Which Bible would be best to read to the kids? Is it this one or that one? - Should I question them about what they are learning, or are they too young for that? Should I suggest that my oldest child, just beginning to read well, read her own Bible?
They could memorize events in the Bible. We could study people in the Bible. We could talk about creation. We could make crafts about Bible characters or events. We could draw pictures. We could color pages, sing songs, and chant hymns. We could.......
The fact is, I have tried many of these things, and struggle to keep some consistency to them. But somewhere, I hear a whisper that focusing on these things just gets us acting like Christians. It gives us head knowledge, and gives me false comfort that the kids will somehow become closer to God through study.
While study is important, the real factor that will change them is a loving momma who is fully, clearly, devoted to Christ. If I individually focus on Christ instead of these things, knowing and trusting in Him more each day, I will be modeling that which is required of God.
Don't get me wrong - disciplined study and intentionality in pursuing God as a family is crucial. It teaches children to be more disciplined and gives them a curiosity to learn more about who God is. But more important, is a heart filled with love for Him - that which will give us life, pour out into our families, build and sustain relationships, have eternal meaning. It should be an intricate knitting of God to our children as they become woven into the fabric of our walk with Christ.
That's Great, but How?
It always comes back to surrendering, doesn't it? The pain of the nail pounding through the flesh, breathing when it is hard to breathe, submitting when my will seems so strong - I hesitate. Sometimes surrender hurts.
And yet full surrender is what God calls us to. Not to bring us pain, but to free us to experience true joy. Where we can say with the apostle Paul - "I have learned the secret of being content in any and every situation, whether well fed or hungry, whether living in plenty or in want." (Philippians 4:12, NIV)
When we take each moment - and show gratitude for it. When we look at the responsibilities placed before us and lift them up to God as a work of service for Him. When we choose to recite the truth of scripture rather than have anger-building, fear-attacking, resentment-growing conversations in our minds. When we realize that our children are people, given to us for a short time to train to be adults, not possessions to mold.
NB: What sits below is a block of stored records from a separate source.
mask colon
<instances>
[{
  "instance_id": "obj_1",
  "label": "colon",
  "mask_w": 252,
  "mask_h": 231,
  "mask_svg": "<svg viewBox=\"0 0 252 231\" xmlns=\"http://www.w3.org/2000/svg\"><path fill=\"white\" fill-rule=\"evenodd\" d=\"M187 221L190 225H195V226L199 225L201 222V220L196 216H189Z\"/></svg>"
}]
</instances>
When we trust in His word and fall on His grace, and we give that same grace to others.
So I do this in the best way I know how - one day at a time - falling, tripping, running, crawling, rejoicing and sobbing at the feet of Jesus in all circumstances....and looking up.
Matthew 17:8 "When they looked up, they saw no one except Jesus."
"Trust in the LORD with all your heart
and lean not on your own understanding;
in all your ways submit to him,
and he will make your paths straight."